But the JSE-listed infrastructure group emphasised that the gains in the first half of this financial year were relative to a low earnings base in the previous comparable period, amid “difficult South African markets”.

“General construction markets (in SA) are extremely challenging,” CEO Eric Vemer said yesterday. The country’s mining industry was hurting, but there was a “silver lining” in domestic renewable energy projects, and also in power projects elsewhere in Africa, he said.

“Our improved performance was driven by strong results from the investments and concessions cluster, which more than offset a continued weak performance from the engineering and construction cluster, which delivered operating results below expectation,” Mr Vemer said.

Group Five said the manufacturing cluster, which makes building products, had delivered a flat result relative to the six months to end-June last year. Production had been hurt by the poor general construction environment, Mr Vemer said.

The group had retrenched civil engineering contract workers as contracts ended, and reduced headcount elsewhere, including at Everite, its building products subsidiary. Civil engineering alone had 4,000 people at the start of last year and started this year with 1,500 employees. There were also some retrenchments at head office.

“It’s a decent set of results — in terms of the environment,” Roelof Brand, an analyst at Avior Capital Markets, said yesterday.

“It’s rough out there,” he said, especially for the group’s languishing civil engineering and manufacturing businesses.

But the group had less exposure to mining and oil and gas projects than some of its peers, and no exposure at all to these sectors in Australia, he said.

Group Five’s investment and concessions cluster has tolling operations mainly in Poland and Hungary. Mr Brand said rand weakness had helped the results from these markets, and the cluster was expanding rapidly.

In this regard, Mr Vemer said Group Five had “secured some significant new long-term contracts” — one in Northern Ireland and another in Hungary, for 20 years and 10 years apiece.

The group’s overall contract loss-making ratio had “significantly improved” and was in line with international norms at 19% in the same period, from 35% in the period last year.

Mr Vemer said the group had identified several courses of action to address the underperforming engineering and construction cluster.
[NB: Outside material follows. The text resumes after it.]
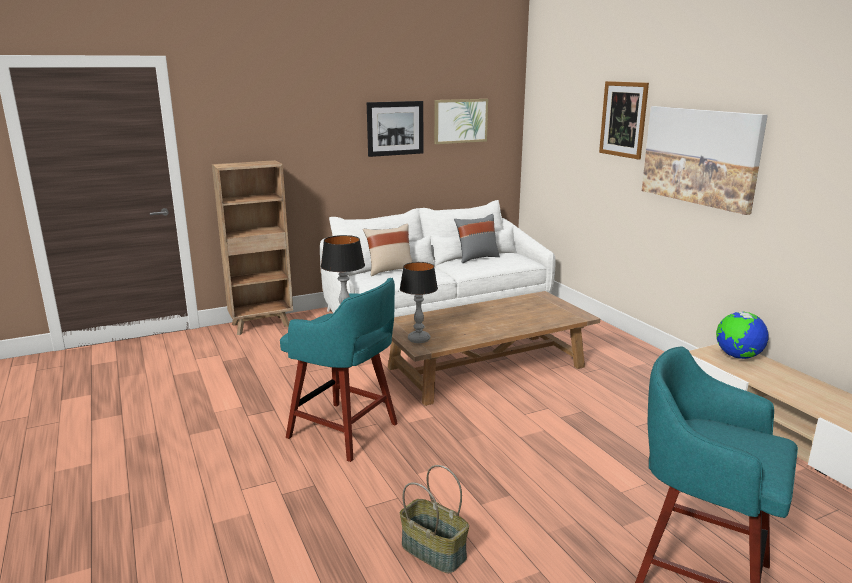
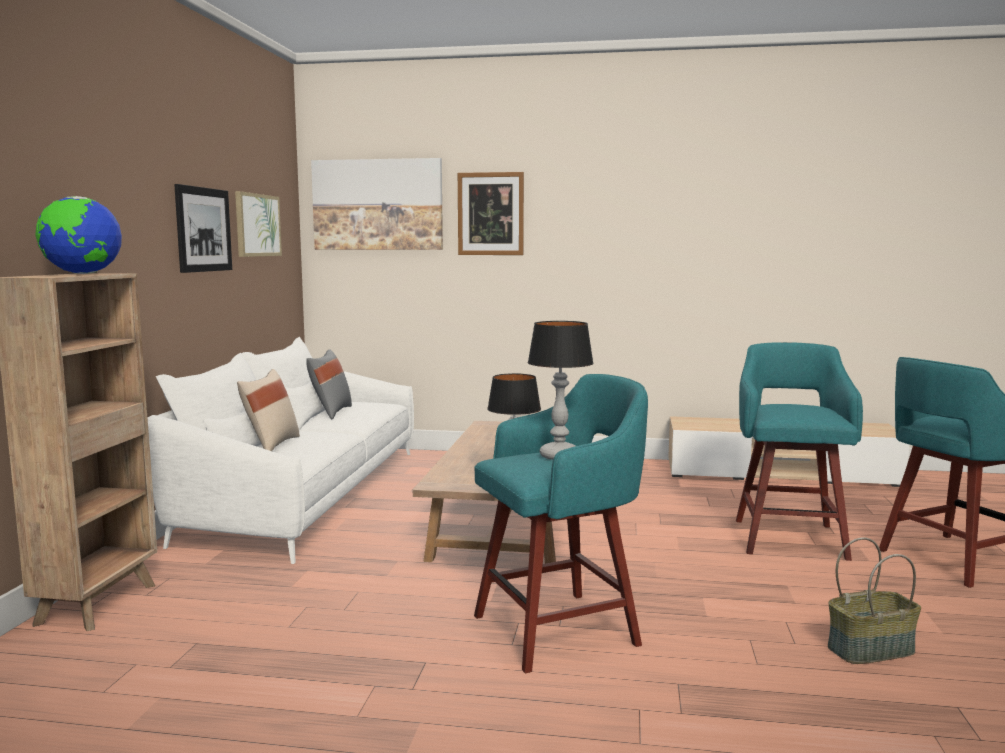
camera: 55 degrees left, 10 degrees down
(618, 476) = (789, 537): none -> turquoise stool
(700, 156) = (605, 242): picture -> picture (378, 205)
(738, 356) = (703, 422): globe -> globe (82, 274)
This included a stronger focus on quality execution of contracts; delivering work on time; further reducing operating costs and overheads; optimising capital employed, and improving the targeting of tenders to secure preferred work at competitive margins.

Group Five was “wholly focused” on Africa and the European business, to make up for weak South African markets, he said. That meant 41% of the order book was now situated in the rest of Africa, with this trend soon moving to 50%, and even 60% in future, Mr Vemer said.

“We have a clear strategy that will deliver sustainable profit and positive economic returns over the longer term, despite challenging market conditions in the shorter term,” he said.

“Corporate restructuring over the last year is delivering results through a more costefficient, aligned organisation, focused on profitably and safely delivering an on-time quality product to our clients. Our improved contract loss-making ratio is testament to this.”

Group Five said it had a nil net gearing ratio and the cash balance hit a record high R3.6bn at the end of the first half.